• _Provided passage_:
In that same vein, I am going through a constant struggle of trying to love myself and loathing myself all at the same time. I have some friends who created a group online that we can all help motivate one another with sticking to our healthy habits. I have been both encouraged by it and discouraged at the same time. You see, my issue is that I am never good enough for myself. Even when I make one or two healthy choices, I sabotage it all by overeating or sitting on the couch for the rest of the day...I could go one. I have struggled with my body image since I was in middle school, but it has gotten increasingly more difficult since I graduated college to appreciate my "curves." Some days I am fine and I remind myself that I can still keep up with the "skinny" people when I work out, I am strong, and I am capable of doing a lot. Then, there are the days where I binge eat pizza even though I have managed to walk/jog over 12,000 steps and forced myself to work out (read: strength train, do yoga, etc.). I don't know why I have such an unhealthy relationship with food and exercise. I will go weeks doing great and eating well and counting my calories and working out...and then I will completely fall off of the wagon. These snow days have been tough. While I have gotten a ton of working out in, my eating habits have been crap. I am well aware that I need to change, but for some reason I don't stick with it. It makes me so mad at myself. I live in constant fear that I will turn into one of those people on my 600 lb life where I can't move and I need someone to bathe me. (Realistically, I know that I am being completely irrational and I will not let it come to that; however, heart disease and obesity are two things that scare the hell out of me and both run in my family. That alone should be enough to motivate me to do something, but it just doesn't.)

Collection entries
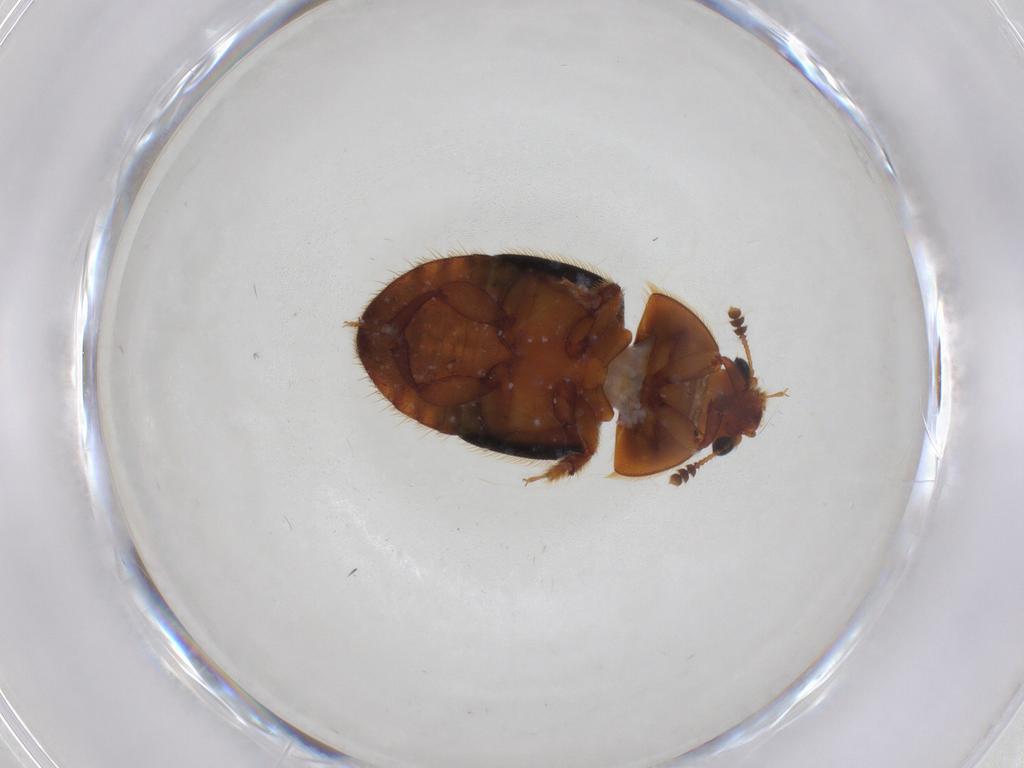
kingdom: Animalia
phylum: Arthropoda
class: Insecta
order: Coleoptera
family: Nitidulidae
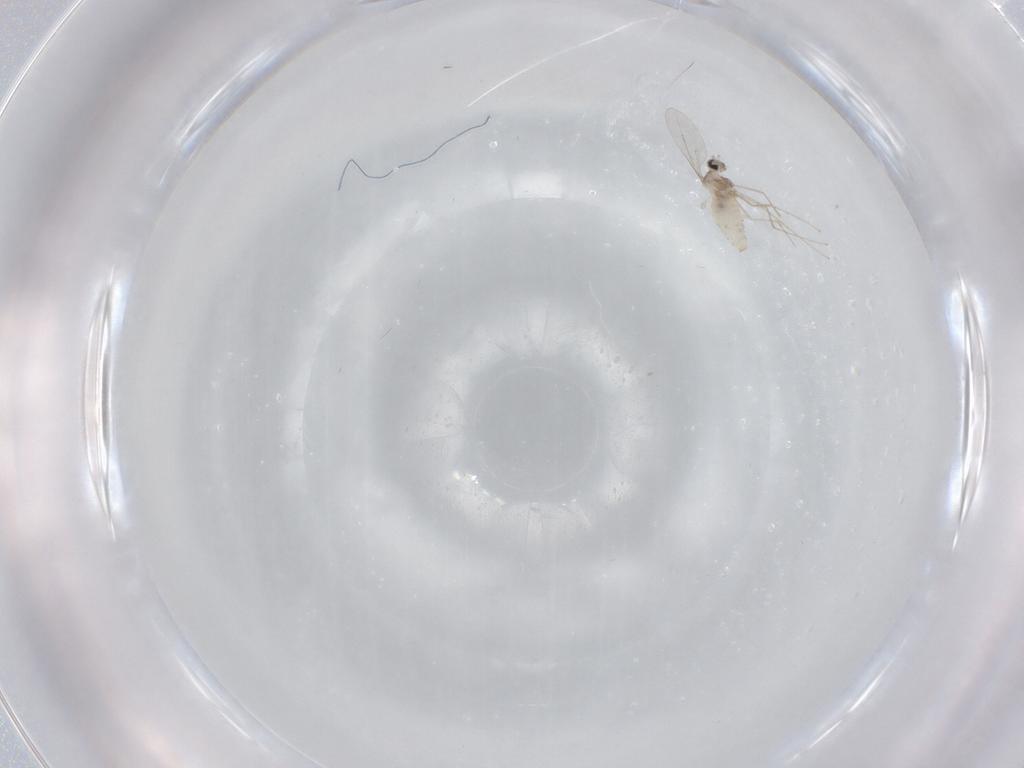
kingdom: Animalia
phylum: Arthropoda
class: Insecta
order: Diptera
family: Cecidomyiidae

• _Exercise details_:
Can you write out the whole body-image passage word for word, with nothing changed?

• _Solution for this problem_:
In that same vein, I am going through a constant struggle of trying to love myself and loathing myself all at the same time. I have some friends who created a group online that we can all help motivate one another with sticking to our healthy habits. I have been both encouraged by it and discouraged at the same time. You see, my issue is that I am never good enough for myself. Even when I make one or two healthy choices, I sabotage it all by overeating or sitting on the couch for the rest of the day...I could go one. I have struggled with my body image since I was in middle school, but it has gotten increasingly more difficult since I graduated college to appreciate my "curves." Some days I am fine and I remind myself that I can still keep up with the "skinny" people when I work out, I am strong, and I am capable of doing a lot. Then, there are the days where I binge eat pizza even though I have managed to walk/jog over 12,000 steps and forced myself to work out (read: strength train, do yoga, etc.). I don't know why I have such an unhealthy relationship with food and exercise. I will go weeks doing great and eating well and counting my calories and working out...and then I will completely fall off of the wagon. These snow days have been tough. While I have gotten a ton of working out in, my eating habits have been crap. I am well aware that I need to change, but for some reason I don't stick with it. It makes me so mad at myself. I live in constant fear that I will turn into one of those people on my 600 lb life where I can't move and I need someone to bathe me. (Realistically, I know that I am being completely irrational and I will not let it come to that; however, heart disease and obesity are two things that scare the hell out of me and both run in my family. That alone should be enough to motivate me to do something, but it just doesn't.)